I have a list of intervals in lists A,B I need to find which intervals overlap between A,B I am trying to find a better method than the brute-force one which has time complexity O(len(A)*len(B)) cause I am working with pretty large lists.
The best method I found is the following one, but it only works correctly if intervals in each list are pairwise disjoint(non-overlapping) which in my case doesn't happen, cause intervals in each list can overlap with each other.
def find_overlaps(A, B):
overlaps = []
i = j = 0
# Sorts intervals in A,B based on start_position of each interval
A_start_sorted = sorted(A, key=lambda x: x[0])
B_start_sorted = sorted(B, key=lambda x: x[0])
# Sorts intervals in A,B based on end_position of each interval
A_end_sorted = sorted(A, key=lambda x: x[1])
B_end_sorted = sorted(B, key=lambda x: x[1])
A = A_start_sorted
B = B_start_sorted
while i < len(A) and j < len(B):
start_A, end_A = A[i]
start_B, end_B = B[j]
# Let's check if A[i] intersects B[j].
# lo - the startpoint of the intersection
# hi - the endpoint of the intersection
lo = max(A[i][0], B[j][0])
hi = min(A[i][1], B[j][1])
if lo <= hi:
overlaps.append([[start_A, end_A],[start_B, end_B]])
# Remove the interval with the smallest endpoint
if end_A < end_B:
i += 1
else:
j += 1
return overlaps
A = [ [0,8], [2,3], [5,6], [7,9], [10,25], [30,40] ]

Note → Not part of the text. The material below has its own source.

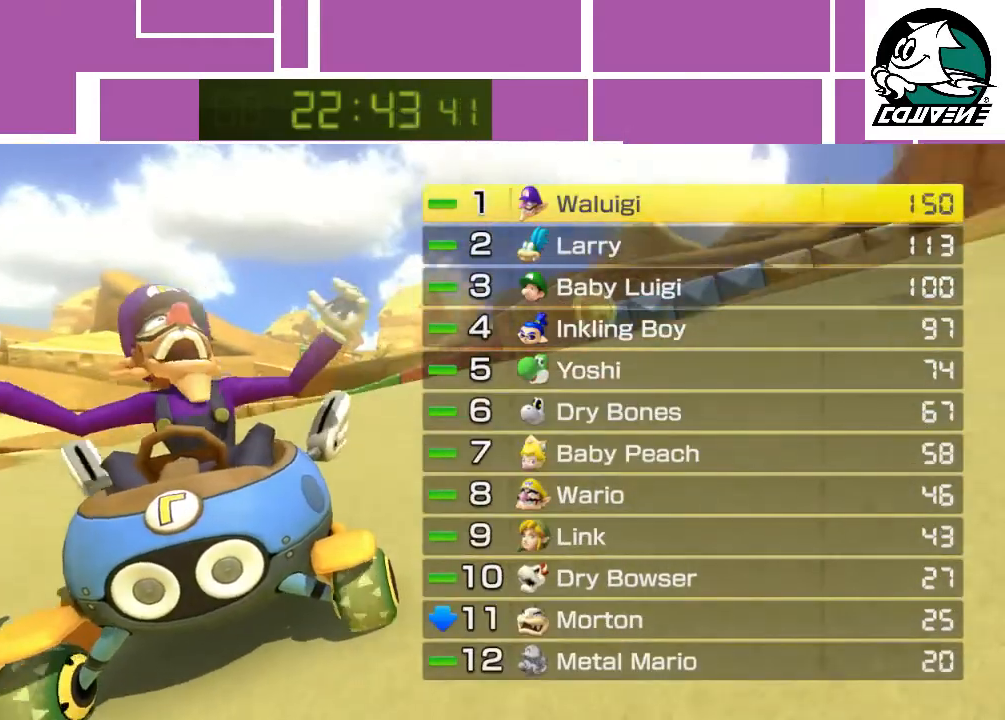
{"buttons": [], "left_stick": "center", "events": [[50, "A", "up"], [117, "A", "down"], [183, "A", "up"], [233, "A", "down"], [283, "A", "up"], [333, "A", "down"], [367, "A", "up"], [450, "A", "down"], [483, "A", "up"]]}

B = [ [0,6], [2,5], [3,4], [6,12], [8,16],[10,20] ]
overlaps = find_overlaps(A,B)
print(f"Overlaps are: {len(overlaps)}")
print(f"overlaps = {overlaps}")
For example the above code returns:
Overlaps are: 9
overlaps = [[[0, 8], [0, 6]], [[0, 8], [2, 5]], [[0, 8], [3, 4]], [[0, 8], [6, 12]], [[5, 6], [6, 12]], [[7, 9], [6, 12]], [[10, 25], [6, 12]], [[10, 25], [8, 16]], [[10, 25], [10, 20]]]
Whereas the right output should be:
Overlaps are: 16
overlaps =
[[[[0,8],[0,6]], [[0,8],[2,5]], [[0,8],[3,4]], [[0,8],[6,12]], [[0,8],[8,16]],
[[2,3],[0,6]], [[2,3],[2,5]], [[2,3],[3,4]],
[[5,6],[0,6]], [[5,6],[2,5]], [[5,6],[6,12]],
[[7,9],[6,12]], [[7,9],[8,16]],
[[10,25],[6,12]], [[10,25],[8,16]], [[10,25],[10,20]]]
I already tried changing the condition if end_A < end_B
on when to move to the next A,B item but always seems to leave some overlaps out.
I also tried adding a second while i < len(A) and j < len(B):
using differently sorted A,B than the previous block so that it gets the overlaps that the first block misses but no success.
I think the idea is right but I can't figure out how to fix the logic. Any help would be appreciated!